Records for the task.
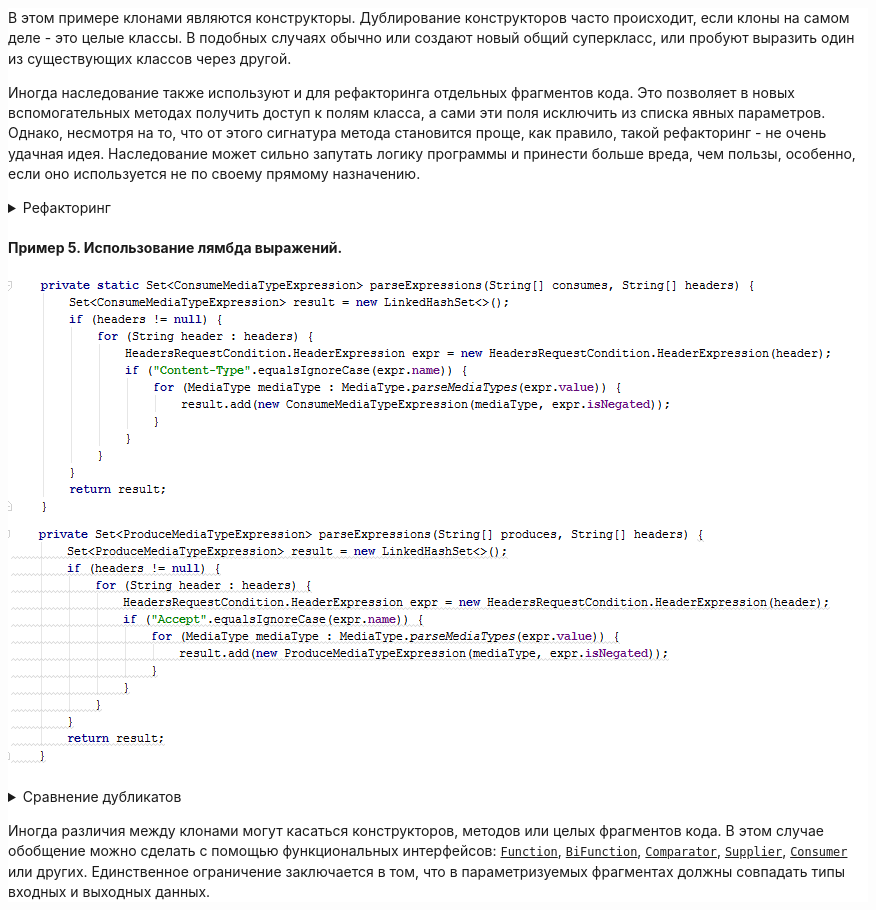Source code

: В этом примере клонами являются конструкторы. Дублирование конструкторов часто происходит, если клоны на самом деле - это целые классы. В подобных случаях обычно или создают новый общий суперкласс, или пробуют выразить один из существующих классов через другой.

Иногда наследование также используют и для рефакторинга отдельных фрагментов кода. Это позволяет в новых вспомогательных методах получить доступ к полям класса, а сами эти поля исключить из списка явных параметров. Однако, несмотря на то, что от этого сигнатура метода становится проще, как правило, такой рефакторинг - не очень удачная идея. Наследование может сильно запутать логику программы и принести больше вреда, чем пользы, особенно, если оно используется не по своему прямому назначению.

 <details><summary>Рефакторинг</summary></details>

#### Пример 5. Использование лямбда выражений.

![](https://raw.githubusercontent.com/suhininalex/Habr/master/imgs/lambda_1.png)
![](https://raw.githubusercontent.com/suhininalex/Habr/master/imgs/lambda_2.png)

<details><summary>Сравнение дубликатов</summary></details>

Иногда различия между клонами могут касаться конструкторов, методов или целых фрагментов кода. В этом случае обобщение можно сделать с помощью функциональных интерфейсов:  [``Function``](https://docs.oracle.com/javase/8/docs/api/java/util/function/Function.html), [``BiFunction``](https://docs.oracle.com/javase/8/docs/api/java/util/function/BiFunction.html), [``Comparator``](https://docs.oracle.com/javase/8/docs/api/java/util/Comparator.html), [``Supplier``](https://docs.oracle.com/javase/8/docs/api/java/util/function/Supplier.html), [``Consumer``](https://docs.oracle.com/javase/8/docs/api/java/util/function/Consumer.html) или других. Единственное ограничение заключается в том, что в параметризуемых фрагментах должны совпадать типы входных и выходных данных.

What you should do. Leaving out the pictures, restate each line of the listing above verbatim, from the opening line to the line bearing "классов через другой.", inclusive, and no more.

Result.
Source code

: В этом примере клонами являются конструкторы. Дублирование конструкторов часто происходит, если клоны на самом деле - это целые классы. В подобных случаях обычно или создают новый общий суперкласс, или пробуют выразить один из существующих классов через другой.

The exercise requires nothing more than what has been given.